EXTRAIT DU DOCUMENT:
»»

Le lundi 15 août, dans beaucoup d’églises de France, les fidèles ont entendu, certainement pour la première fois, la proclamation de la lettre pastorale que l’archevêque de Toulouse, Jules-Géraud Saliège, avait fait lire par ses curés (« sans commentaires », avait-il exigé) le 23 août 1942. Quatre-vingt ans plus tard, c’est à la demande du président des évêques de France, Monseigneur Eric de Moulins-Beaufort, qu’elle a été lue à nouveau. Il souhaitait ainsi que les catholiques s’associent à la communauté juive qui a effectué un geste semblable le 13 juillet dernier.
La lettre est connue : par celle-ci, l’évêque Saliège, proteste dans des termes voilés mais finalement très énergiques, contre le traitement infligé aux juifs et aux étrangers, au mépris des lois humaines et divines qui fondent la dignité et la fraternité de tous les hommes. Mais dans son déroulé, elle est « intemporelle », en ce qu’elle ne mentionne ni un événement déclencheur ni une autorité « responsable » (sans que cela empêche du reste Vichy de protester dans les termes les plus fermes).
Elle rappelle une évidence – les juifs et les étrangers sont des hommes, les juifs et les étrangers sont des femmes – comme nous, vient-il spontané d’ajouter – qui débouche sur une interpellation que chacun s’adressera à soi-même sans besoin d’y être poussé (la lettre devait être lue « sans commentaire »).
Que pousse donc les évêques de France à nous la proposer à nouveau à la méditation ?
Certes il y a un anniversaire qui mérite d’être salué. Mais il y a plus : en cet été 2022 il n’est pas incongru de se rappeler à soi-même – pasteurs et fidèles – l’impérieuse nécessité de la fraternité dans un temps historique et dans une société où les fractures, les exclusions, les guerres, se multiplient et semblent s’imposer comme la nouvelle donne de ce début de millénaire.
Par le truchement des paroles drues, directes, assenées
comme des faits évidents (ce qu’elles sont en effet), de Saliège, chacun de nous aujourd’hui, comme ses diocésains de 1942, qui ne s’y attendaient pas, est placé devant sa conscience : l’Église est-elle oui ou non un lieu d’asile ?
Pourquoi tant d’hommes et de femmes d’Église se conduisent-ils en « vaincus » ? par des grignotages successifs, des droits fondamentaux ne sont-ils pas seulement « violés » mais en passe d’être « supprimés » ?
Les « juifs » et les « étrangers » d’hier ont aujourd’hui les visages des nouveaux migrants, réfugiés climatiques, exclus et marginalisés de toutes conditions que les crises économique, climatique, sanitaire et maintenant aussi les guerres mondiales (pour les céréales, pour les énergies, pour l’eau, pour les métaux rares…) transforment en autant de « non-personnes ».

««

CONSIGNE: Poursuivez le texte ci-dessus sur la relecture de la lettre pastorale de Mgr Saliège, en reprenant après sa dernière phrase.

DONNÉES FOURNIES:
»»

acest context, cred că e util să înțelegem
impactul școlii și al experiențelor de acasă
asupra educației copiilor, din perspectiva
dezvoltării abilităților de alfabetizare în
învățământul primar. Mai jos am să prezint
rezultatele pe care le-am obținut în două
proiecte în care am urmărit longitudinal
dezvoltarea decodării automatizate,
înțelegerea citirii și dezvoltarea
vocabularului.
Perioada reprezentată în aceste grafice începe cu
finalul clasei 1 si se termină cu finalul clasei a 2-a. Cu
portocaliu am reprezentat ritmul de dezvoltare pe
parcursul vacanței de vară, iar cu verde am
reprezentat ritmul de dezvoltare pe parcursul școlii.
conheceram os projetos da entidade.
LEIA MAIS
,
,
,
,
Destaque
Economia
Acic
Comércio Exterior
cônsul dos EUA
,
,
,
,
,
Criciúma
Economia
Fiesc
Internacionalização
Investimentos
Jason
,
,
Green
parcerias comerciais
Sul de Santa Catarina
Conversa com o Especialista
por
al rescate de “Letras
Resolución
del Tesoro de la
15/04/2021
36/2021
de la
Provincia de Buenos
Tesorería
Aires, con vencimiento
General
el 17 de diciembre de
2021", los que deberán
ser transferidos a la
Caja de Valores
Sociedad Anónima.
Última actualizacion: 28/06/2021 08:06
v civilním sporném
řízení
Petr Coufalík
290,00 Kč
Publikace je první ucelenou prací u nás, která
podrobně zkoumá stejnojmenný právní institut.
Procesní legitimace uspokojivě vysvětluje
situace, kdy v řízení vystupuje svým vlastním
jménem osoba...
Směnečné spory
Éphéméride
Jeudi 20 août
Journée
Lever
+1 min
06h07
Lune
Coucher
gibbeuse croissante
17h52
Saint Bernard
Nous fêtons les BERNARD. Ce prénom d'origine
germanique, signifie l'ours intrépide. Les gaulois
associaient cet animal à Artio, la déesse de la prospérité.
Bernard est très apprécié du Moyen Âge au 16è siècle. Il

««

VOTRE RÉPONSE:
Pax Christi accueille le message de l’évêque Saliège et de tous les évêques de France comme une exhortation à persévérer et intensifier son engagement pour la réconciliation et la paix au cœur de l’Église, de la société, et de la communauté internationale, et est heureux de porter à l’attention de tous ses membres et amis ce texte si engageant pour nous tous.
Alfonso Zardi, délégué général de Pax Christi France
Découvrez la lettre de l’évêque Saliège, lue aux paroissiens du diocèse de Toulouse, le 23 août 1942 :
Mes très chers frères,
Il y a une morale chrétienne, il y a une morale humaine qui impose des devoirs et reconnaît des droits. Ces devoirs et ces droits tiennent à la nature de l’homme. Ils viennent de Dieu. On peut les violer. Il n’est au pouvoir d’aucun mortel de les supprimer.
Que des enfants, des femmes, des hommes, des pères et des mères soient traités comme un vil troupeau, que les membres d’une même famille soient séparés les uns des autres et embarqués
pour une destination inconnue, il était réservé à notre temps de voir ce triste spectacle.
Pourquoi le droit d’asile dans nos églises n’existe-t-il plus ?
Pourquoi sommes-nous des vaincus ?
Seigneur, ayez pitié de nous.
Notre-Dame, priez pour la France
Dans notre diocèse, des scènes d’épouvante ont eu lieu dans les camps de Noé et de Récébédou. Les juifs sont des hommes, les juives sont des femmes. Les étrangers sont des hommes, les étrangères sont des femmes. Tout n’est pas permis contre eux, contre ces hommes, contre ces femmes, contre ces pères et mères de famille. Ils font partie du genre humain. Ils sont nos frères comme tant d’autres. Un chrétien ne peut l’oublier.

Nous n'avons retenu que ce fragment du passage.